Laughing at a quip.

I always thought these windows

lent a sad demeanour to this old house.

Perhaps they knew the fate of the house.

It no  longer exists.


Finally, I have no known relatives who

perished on World War I Battlefields,

however, on more than one occasion

I found myself taking deep breaths

to suppress tears as I contemplated

the loss of life two World Wars

have inflicted on our planet.

I created this image of the

Thiepval Military Cemetery

for another challenge.

I often wonder if there are

unseen guardians at each cemetery.



The wall at the back of Belgium’s

Tyne-Cot Cemetery,

contains the names of 35,000 soldiers

who have no known grave.

This is the overflow from

Menin Gate at Ypres,

where another 54,000 names

are inscribed

Nearly a decade ago Fromelles’ mass graves

were discovered. 

From these six graves

250 Australian and British Soldiers…


…were exhumed and re-interred in the

Fromelles Military Cemetery.

One of MGW’s relatives is among

those resting peacefully at Fromelles.


Lens-Artist Photo Challenge Patti:...Emotions

Lens-Artist Photo Challenge Leya:...Emotions

Lens-Artist Photo Challenge Amy:…Emotions

Lens-Artist Photo Challenge Tina:…Emotions


11 thoughts on “Lens-ArtistPC-131-Emotions

  1. Such moving images, Woolly. The wartime cemeteries are so sad. I was incredibly moved by the one in Normandy. Your first two images are fabulous! I love the look of delight on their faces!

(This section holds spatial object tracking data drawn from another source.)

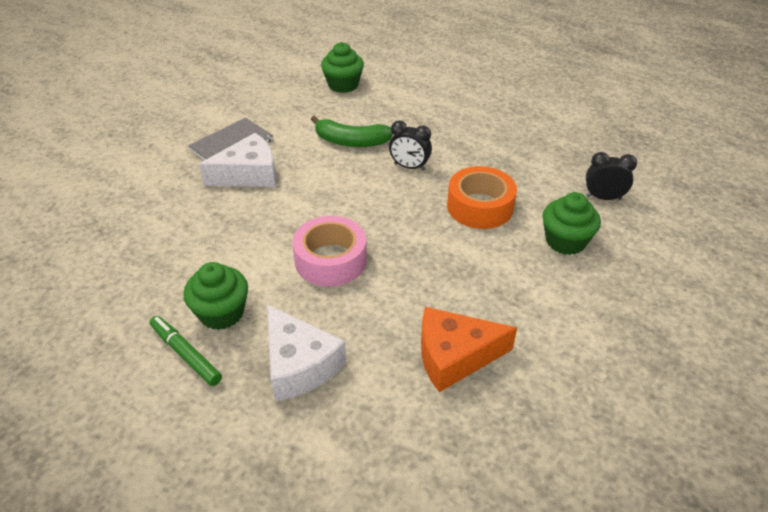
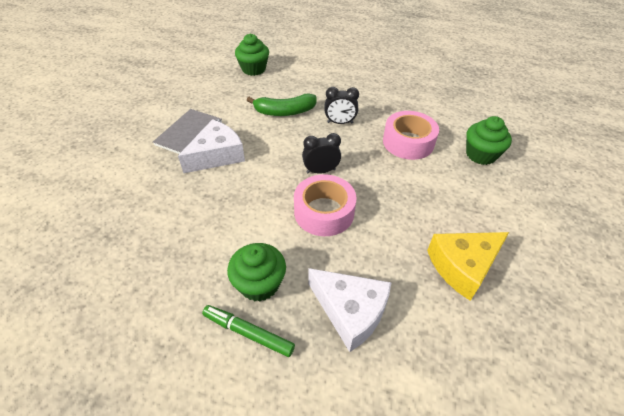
camera: 20 degrees left, 5 degrees up
(454, 356) = (463, 266): orange cheese -> yellow cheese
(480, 207) = (408, 142): orange tape -> pink tape
(603, 198) = (484, 117): black clock -> black clock (321, 171)

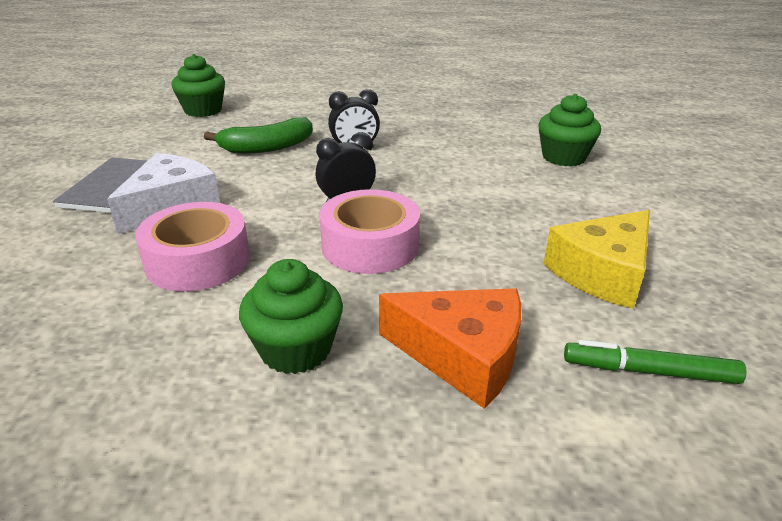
camera: 15 degrees left, 15 degrees down
(248, 333) = (298, 420): green marker -> green marker (649, 371)
(350, 311) = (462, 355): white cheese -> orange cheese
(408, 142) = (460, 157): pink tape -> pink tape (198, 261)

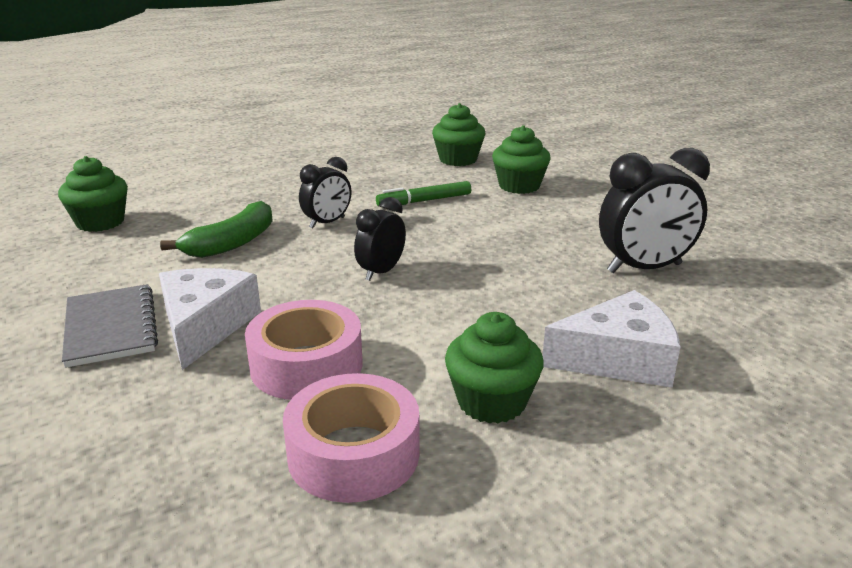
camera: 30 degrees left, 5 degrees down
(370, 245) = (449, 302): pink tape -> pink tape (353, 454)
(462, 355) = (618, 359): orange cheese -> white cheese
(532, 120) = (458, 159): none -> green cupcake
(602, 273) = (644, 268): yellow cheese -> black clock
(649, 371) = (741, 324): green marker -> green marker (424, 201)

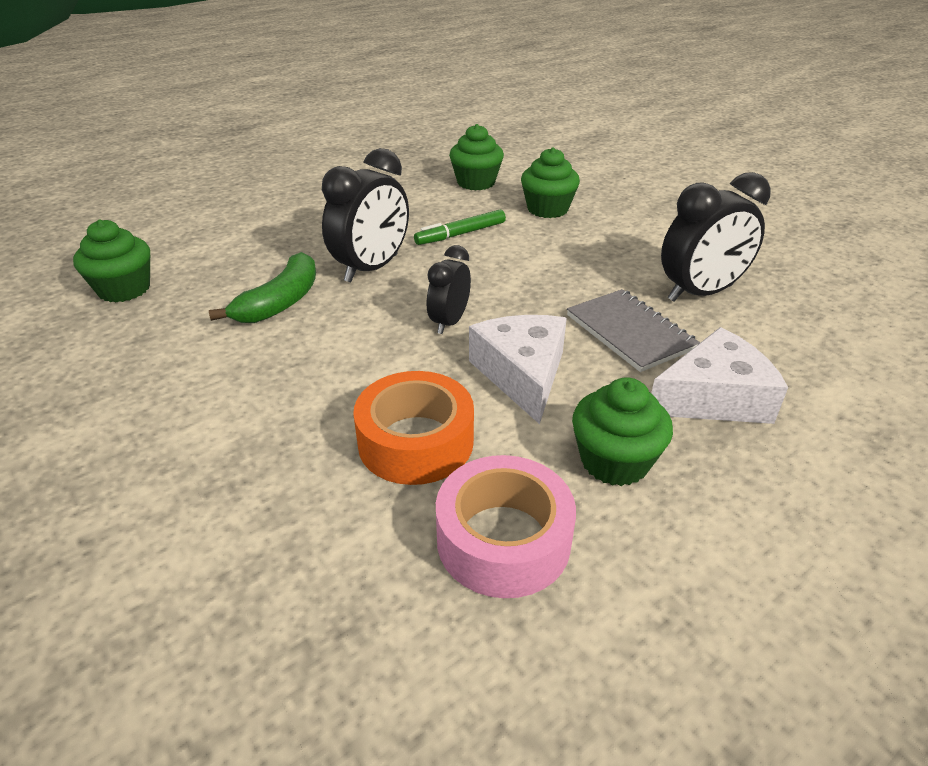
camera: 10 degrees left, 10 degrees up
(110, 328) = (188, 420): grey notebook -> grey notebook (629, 332)
(205, 326) = (290, 407): white cheese -> white cheese (522, 374)
(306, 365) = (416, 441): pink tape -> orange tape
(327, 223) = (371, 268): black clock -> black clock, size x1.67

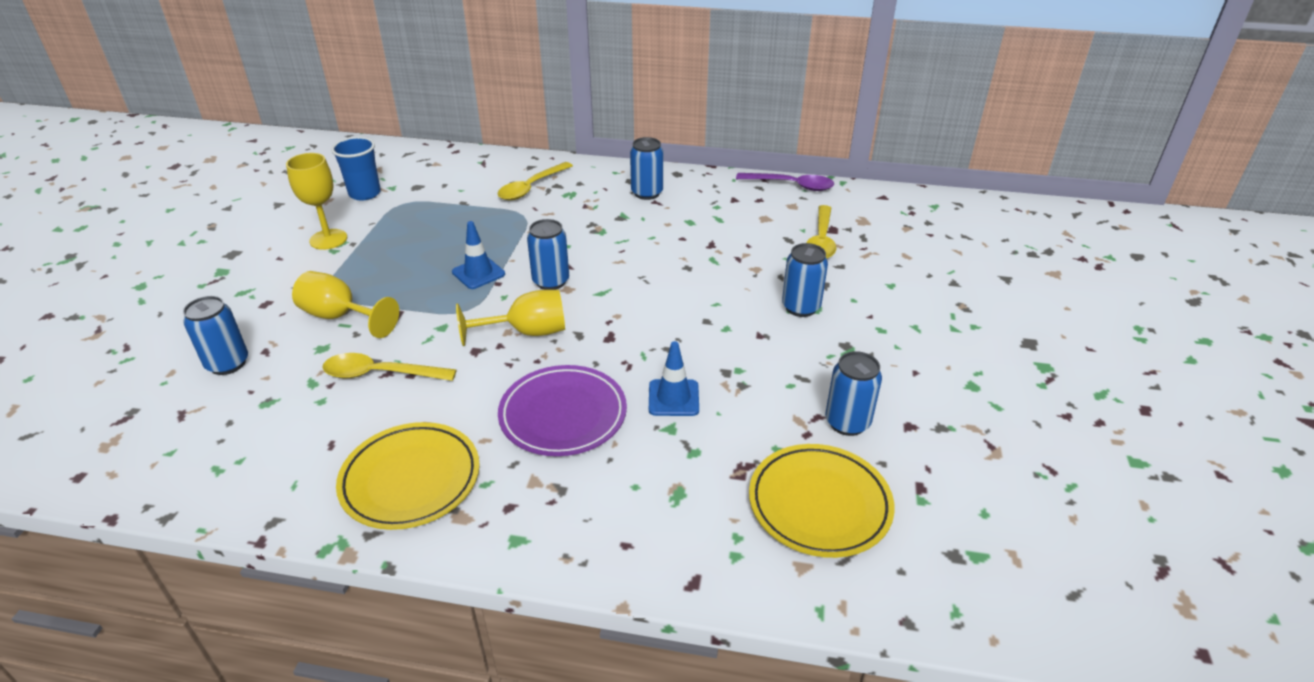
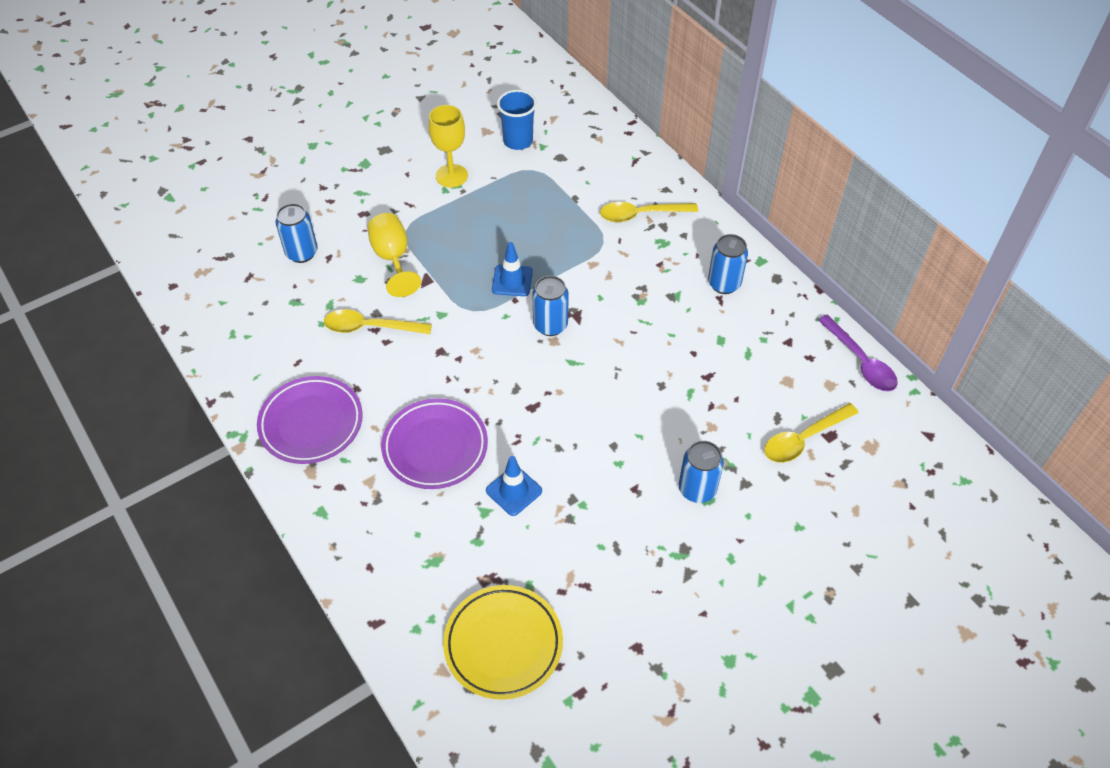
camera: 45 degrees right, 15 degrees up
(380, 374) = (370, 327): yellow spoon -> yellow spoon turned 45 degrees counterclockwise
(411, 480) = (311, 423): yellow plate -> purple plate
(527, 332) = (486, 360): yellow goblet -> none
(847, 422) = (599, 607): blue can -> none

  2. Well Woolly, you pulled a fast one on us, leading in with such happiness and leaving us with such sadness. I suppose it truly demonstrates the wide range of emotions we experience in our lives. Nicely done.


    • Unintentional Tina. However I see what you mean. My Western Front visit only came about because I wanted to see where my grandfather had served during WW I. Enough of my waffle. Goodnight 😊


    • Couldn’t agree more. All cemeteries visited were kept in immaculate condition, it was just the senseless loss of life, all ordered by superiors who were far removed from the fighting. The site of the Prowse Point, Christmas Truce is one such place. Soldiers in trenches laying down arms to celebrate Christmas only to be order back to ‘work’ when commanders heard of it.